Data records
Start of Block

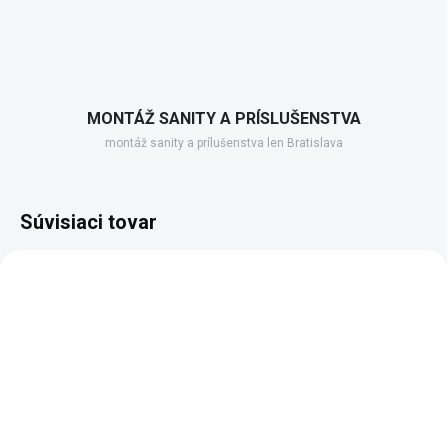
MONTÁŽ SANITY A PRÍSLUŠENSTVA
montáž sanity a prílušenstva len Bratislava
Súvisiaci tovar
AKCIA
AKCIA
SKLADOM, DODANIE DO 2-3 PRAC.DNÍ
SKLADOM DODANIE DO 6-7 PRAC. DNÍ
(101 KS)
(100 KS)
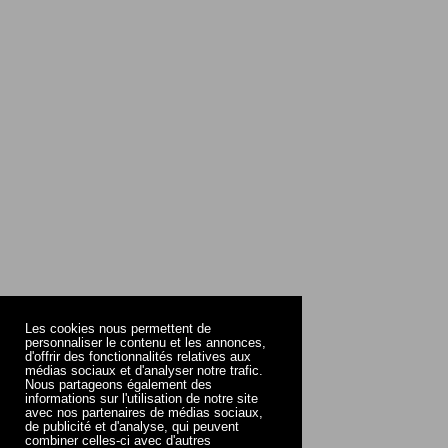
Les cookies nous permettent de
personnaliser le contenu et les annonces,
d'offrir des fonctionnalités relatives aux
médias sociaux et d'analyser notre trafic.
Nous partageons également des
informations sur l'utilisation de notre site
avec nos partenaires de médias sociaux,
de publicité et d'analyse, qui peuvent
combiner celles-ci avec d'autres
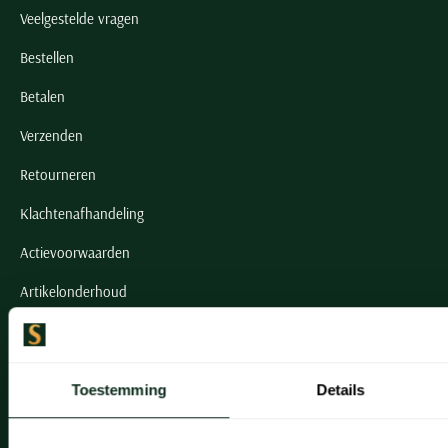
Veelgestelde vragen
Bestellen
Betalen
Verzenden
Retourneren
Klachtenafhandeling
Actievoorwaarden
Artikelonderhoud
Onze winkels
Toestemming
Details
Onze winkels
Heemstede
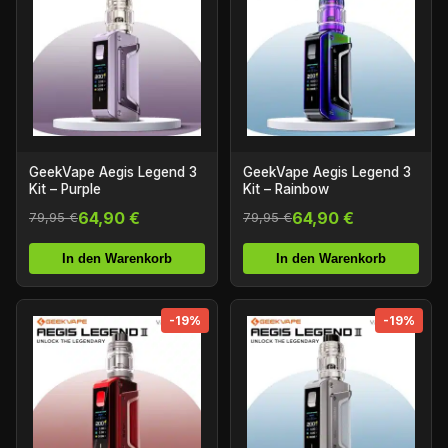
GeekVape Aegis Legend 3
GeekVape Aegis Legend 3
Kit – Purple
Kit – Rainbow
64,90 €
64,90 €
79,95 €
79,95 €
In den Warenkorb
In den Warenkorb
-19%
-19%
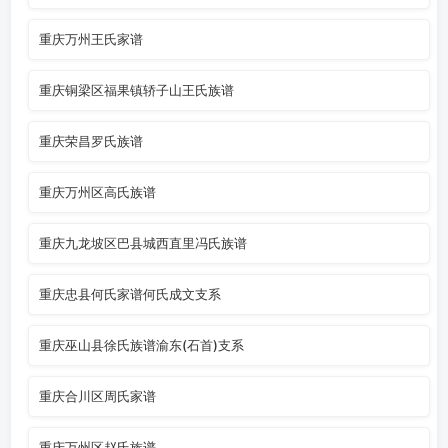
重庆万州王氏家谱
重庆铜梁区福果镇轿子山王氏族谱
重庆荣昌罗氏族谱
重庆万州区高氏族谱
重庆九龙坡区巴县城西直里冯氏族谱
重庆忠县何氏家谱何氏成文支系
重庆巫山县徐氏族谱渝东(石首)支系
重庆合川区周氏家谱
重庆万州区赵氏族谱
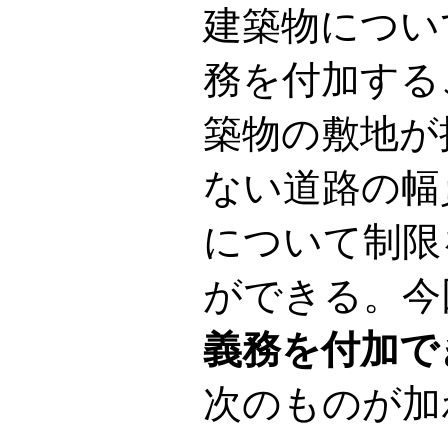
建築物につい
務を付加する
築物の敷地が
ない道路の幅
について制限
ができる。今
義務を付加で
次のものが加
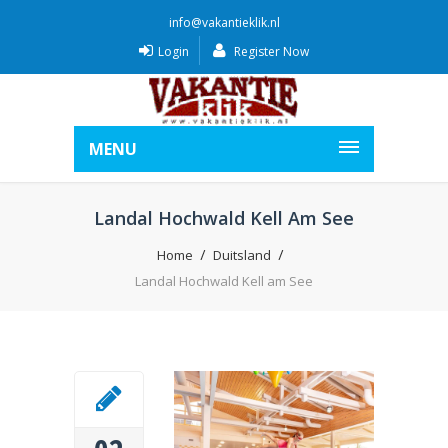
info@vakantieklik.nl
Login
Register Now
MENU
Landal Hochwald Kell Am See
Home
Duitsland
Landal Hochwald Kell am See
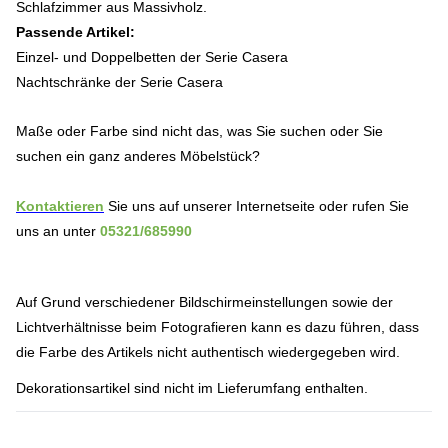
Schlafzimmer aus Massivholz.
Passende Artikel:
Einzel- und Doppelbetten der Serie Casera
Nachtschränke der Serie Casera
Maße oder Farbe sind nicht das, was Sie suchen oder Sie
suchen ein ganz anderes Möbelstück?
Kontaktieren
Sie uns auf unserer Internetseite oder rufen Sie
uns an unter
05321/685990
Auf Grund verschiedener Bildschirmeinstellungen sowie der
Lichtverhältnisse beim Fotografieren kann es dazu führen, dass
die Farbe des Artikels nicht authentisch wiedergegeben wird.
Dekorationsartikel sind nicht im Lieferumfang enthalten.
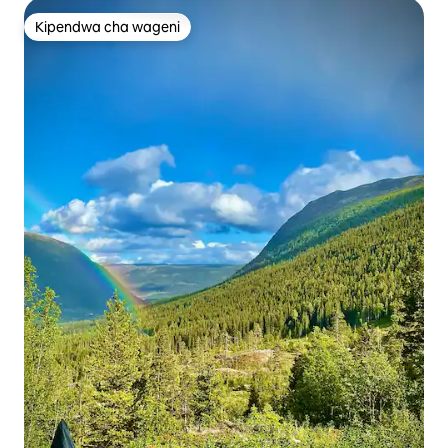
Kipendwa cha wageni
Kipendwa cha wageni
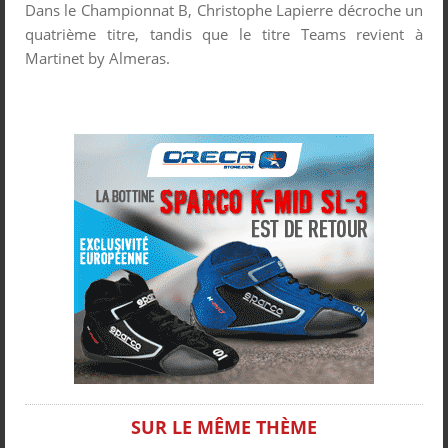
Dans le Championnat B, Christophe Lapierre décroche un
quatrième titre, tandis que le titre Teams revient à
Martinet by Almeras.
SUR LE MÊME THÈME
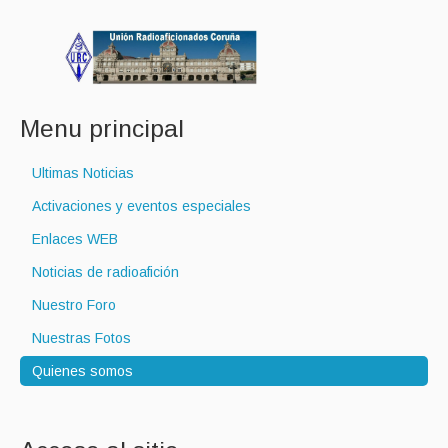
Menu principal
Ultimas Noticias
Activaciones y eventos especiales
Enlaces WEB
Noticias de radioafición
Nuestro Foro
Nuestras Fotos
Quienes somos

End of Block

# ABOUT THIS EXERCISE:
Render the lines of the rows as a Markdown table with the columns No. and Line, starting at the line that contains "Schlafzimmer aus Massivholz." and ending at the end of the rows, skipping blank lines and leaving the pictures out.

# RESULT BELOW:
| No. | Line |
|---|---|
| 1 | Schlafzimmer aus Massivholz. |
| 2 | Passende Artikel: |
| 3 | Einzel- und Doppelbetten der Serie Casera |
| 4 | Nachtschränke der Serie Casera |
| 5 | Maße oder Farbe sind nicht das, was Sie suchen oder Sie |
| 6 | suchen ein ganz anderes Möbelstück? |
| 7 | Kontaktieren |
| 8 | Sie uns auf unserer Internetseite oder rufen Sie |
| 9 | uns an unter |
| 10 | 05321/685990 |
| 11 | Auf Grund verschiedener Bildschirmeinstellungen sowie der |
| 12 | Lichtverhältnisse beim Fotografieren kann es dazu führen, dass |
| 13 | die Farbe des Artikels nicht authentisch wiedergegeben wird. |
| 14 | Dekorationsartikel sind nicht im Lieferumfang enthalten. |
| 15 | Kipendwa cha wageni |
| 16 | Kipendwa cha wageni |
| 17 | Dans le Championnat B, Christophe Lapierre décroche un |
| 18 | quatrième titre, tandis que le titre Teams revient à |
| 19 | Martinet by Almeras. |
| 20 | SUR LE MÊME THÈME |
| 21 | Menu principal |
| 22 | Ultimas Noticias |
| 23 | Activaciones y eventos especiales |
| 24 | Enlaces WEB |
| 25 | Noticias de radioafición |
| 26 | Nuestro Foro |
| 27 | Nuestras Fotos |
| 28 | Quienes somos |